Parents blast New York Times magazine as 'sick' for defending teacher who taught primary school pupils 'pornography literacy' with lewd images

Parents blast New York Times magazine as 'sick' for defending teacher who taught primary school pupils 'pornography literacy' with lewd images



Parents have blasted the New York Times magazine after the popular tabloid publicized Justine Ang Fonte, a New York teacher who recently became infamous for her sexual education curriculum lessons for children called "pornography literacy."



For seven years, Fonte was the director of health and wellness at the Dalton School on the Upper East Side of Manhattan, New York.


In May this year, she was invited to teach two Zoom lessons on "pornography literacy and consent" to juniors and seniors at the Columbia Grammar and Preparatory School in New York.



Those lessons reportedly included some "masturbation" images, outraging parents and eventually leading to her resignation.

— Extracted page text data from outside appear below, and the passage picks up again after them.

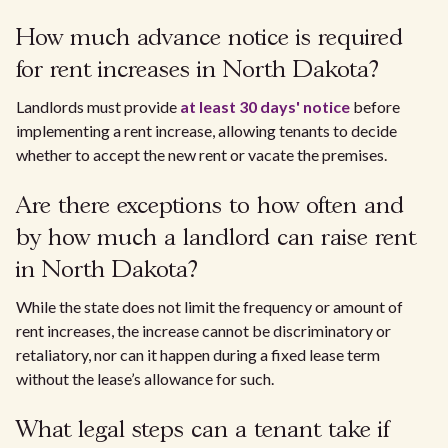
How much advance notice is required
for rent increases in North Dakota?
Landlords must provide
at least 30 days' notice
before
implementing a rent increase, allowing tenants to decide
whether to accept the new rent or vacate the premises.
Are there exceptions to how often and
by how much a landlord can raise rent
in North Dakota?
While the state does not limit the frequency or amount of
rent increases, the increase cannot be discriminatory or
retaliatory, nor can it happen during a fixed lease term
without the lease’s allowance for such.
What legal steps can a tenant take if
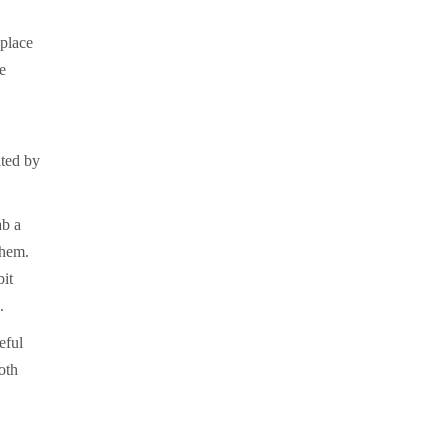
 place
e
ited by
ab a
them.
bit
.
eful
oth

The Zoom lessons never used the term "masturbation," according to Fonte. Instead, Safronova notes, "The lesson was about private parts being private and included a cartoon in which two characters use anatomically correct names for their genitals and say that sometimes it feels good to touch them. ‘It’s OK to touch yourself and see how different body parts feel, but it’s best to only do it in private,’ the narrator tells viewers."



Fonte received backlash for her lessons, however, the New York Times in a post on Thursday, July 8, had a different viewpoint on the controversy and appeared to provide Fonte some backup.






"Pornography literacy classes are supposed to teach students how to critically assess what they see on the screen," the Times tweeted, with a link to its report from Style reporter Valeriya Safronova.